# Labour Earning Prediction

**Problem Statement:**  
Predict **labor earnings for the year 1978** using **demographic and socio-economic features** from the years **1974 and 1975**.

---

**By:** *Mowlick Armstrong*

####  Step 1: Import Required Libraries

In [None]:
# Data manipulation
import pandas as pd
import numpy as np

# Visualization
import matplotlib.pyplot as plt
import seaborn as sns

# Machine Learning tools
from sklearn.model_selection import train_test_split
from sklearn.linear_model import LinearRegression
from sklearn.metrics import mean_squared_error, r2_score
from sklearn.preprocessing import StandardScaler

#### Step 2: Load and Explore the Dataset.

In [None]:
# Load the dataset
df = pd.read_csv("LabourTrainingEvaluationData.csv")

# Show the first 5 rows
print(df.head())

# Display column information and check for null values
print("\nDataset Info:")
print(df.info())

# Check for missing values
print("\nMissing Values:")
print(df.isnull().sum())

#### Step 3: Data Cleaning & Preprocessing.

In [None]:
# Drop rows with missing values
df = df.dropna()

# Binary Encoding: race (0 = not black, 1 = black)
df['Race'] = df['Race'].map({0: 0, 1: 1})  # already binary, keeping as-is

# Binary Encoding: hispanic
df['Hisp'] = df['Hisp'].map({0: 0, 1: 1})  # assuming already binary

# Binary Encoding: married
df['MaritalStatus'] = df['MaritalStatus'].map({0: 0, 1: 1})  # assuming already binary

# View dataset after cleaning
print(df.head())

#### Step 4: Define Features and Target Variable.

In [None]:
# Label encode the 'educ' column
df['Eduacation'] = df['Eduacation'].astype('category').cat.codes

# Check the unique codes mapped to education levels
print("Education Levels Encoded:")
print(df['Eduacation'].unique())


In [None]:
# Define the feature columns and target column
feature_cols = ['Age', 'Eduacation', 'Race', 'Hisp', 'MaritalStatus', 'Earnings_1974', 'Earnings_1975']
target_col = 'Earnings_1978'

# Create features (X) and target (y)
X = df[feature_cols]
y = df[target_col]

# Display the shapes
print("Feature shape:", X.shape)
print("Target shape:", y.shape)


#### Step 5: Feature Scaling

In [None]:
import pandas as pd
from sklearn.preprocessing import StandardScaler

# Step 1: Reload the original dataset
df = pd.read_csv("LabourTrainingEvaluationData.csv")

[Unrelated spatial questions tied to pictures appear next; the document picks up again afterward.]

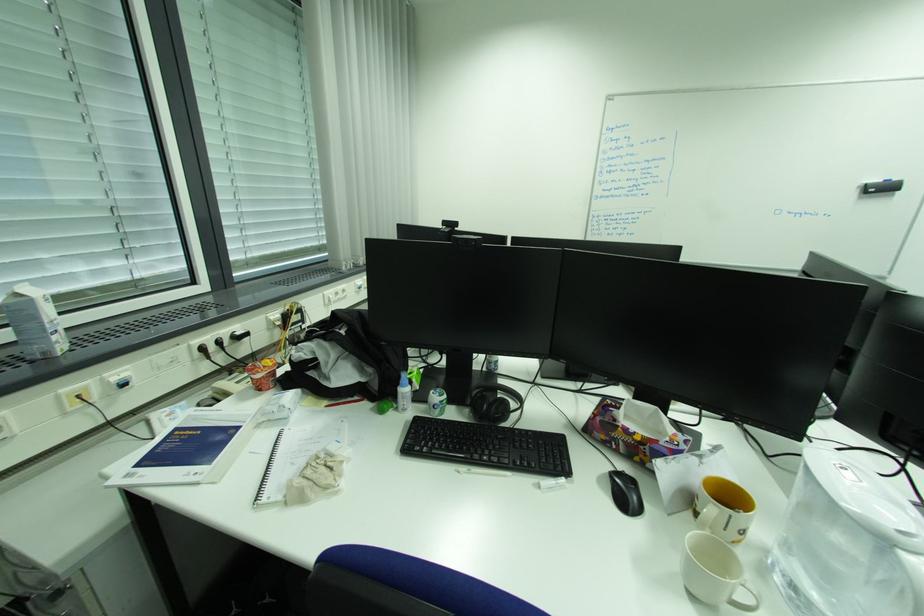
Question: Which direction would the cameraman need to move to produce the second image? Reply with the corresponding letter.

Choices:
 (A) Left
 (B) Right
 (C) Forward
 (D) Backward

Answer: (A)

# Step 2: Drop columns that are entirely null (Race, Hisp, MaritalStatus)
df = df.drop(columns=['Race', 'Hisp', 'MaritalStatus'], errors='ignore')  # safely ignore if already dropped

# Step 3: Encode 'Eduacation'
df['Eduacation'] = df['Eduacation'].astype('category').cat.codes

# Step 4: Drop rows that have missing values in required columns
required_cols = ['Age', 'Eduacation', 'Earnings_1974', 'Earnings_1975', 'Earnings_1978']
df = df.dropna(subset=required_cols)

# Step 5: Define features and target
feature_cols = ['Age', 'Eduacation', 'Earnings_1974', 'Earnings_1975']
target_col = 'Earnings_1978'

X = df[feature_cols]
y = df[target_col]

# Step 6: Scale features
scaler = StandardScaler()
X_scaled = scaler.fit_transform(X)

# Check
print(" Reload successful. Final shape:", X.shape)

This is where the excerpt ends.